Na manhã seguinte, sua avó disse que ela iria para Denver com o tio Tyr. Sophie já deveria esperar por isso, na verdade. Mesmo assim, ela ficou apavorada com a ideia. Só quando seu tio garantiu que nada aconteceria com ela e que, se acontecesse, ele estaria lá para ajudá-la, Sophie se acalmou. Sua mãe, como sempre, não apareceu para vê-la, ficou isolada em algum lugar fingindo que a filha não existia.

Sophie passou a noite pensando no que iria fazer em breve. Tomar um país inteiro para sua avó e começar um reinado com sua família, assim que acontecer, sua avó já será rainha, oficialmente porque ela já se dizia ser rainha há um bom tempo. É difícil pensar nisso.

Se perguntassem a Sophie de alguns meses atrás como seria seu futuro, ela diria que só esperava não ser espancada até a morte em um beco por causa do que sua mãe fez.

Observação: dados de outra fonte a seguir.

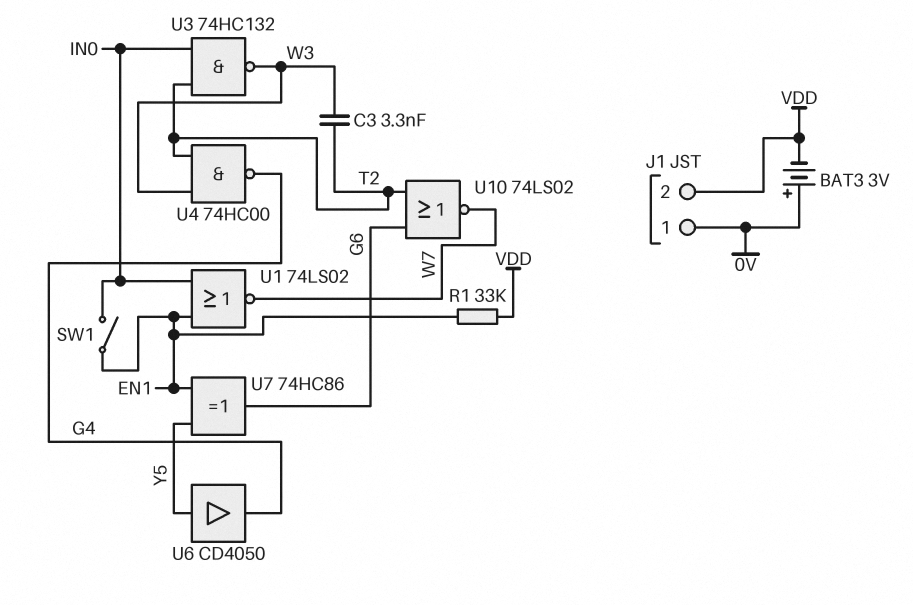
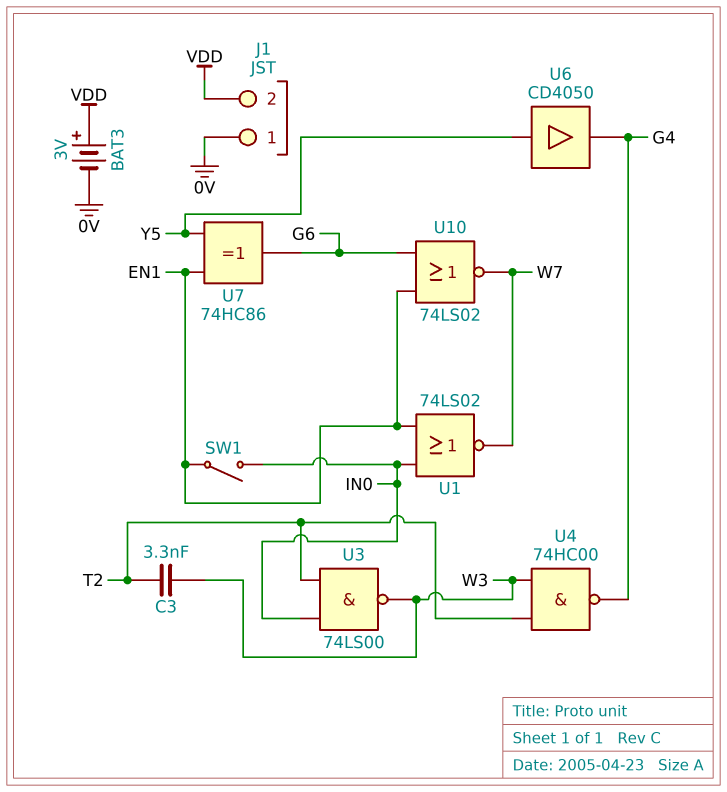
BAT3: 3V (plus 0V, minus VDD) -> 3V (plus VDD, minus 0V)
R1: 33k (EN1, VDD) -> none
U3: NAND 74HC132 (in IN0, in T2, out W3) -> NAND 74LS00 (in IN0, in T2, out W3)
U10: NOR 74LS02 (in G6, in T2, out W7) -> NOR 74LS02 (in EN1, in G6, out W7)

Se perguntasse a Sophie de quase quatro anos atrás, ela diria tanta coisa. Contaria sobre um mundo colorido que a Sophie de agora só enxerga como um borrão cinza.

Com seu novo celular, Sophie visitava suas redes sociais e encontrava fotos dela com um cartaz de desaparecida. Provavelmente colocados pela Naomi ou pelo Adam, as únicas pessoas que ainda se importavam com Sophie e sentiam sua falta. Ficou feliz por ainda ter alguém lá fora que se importava com ela, mas temeu que aquilo não durasse. Com certeza não vai durar.

Ela ficou observando o teto, talvez querer uma vingança seja um traço de família, não deve ser bom se parecer com eles. Sophie pensou se seria saudável desistir dessa ideia, mas a cicatriz em seu quadril começa a pedir atenção e as lágrimas pedem para sair.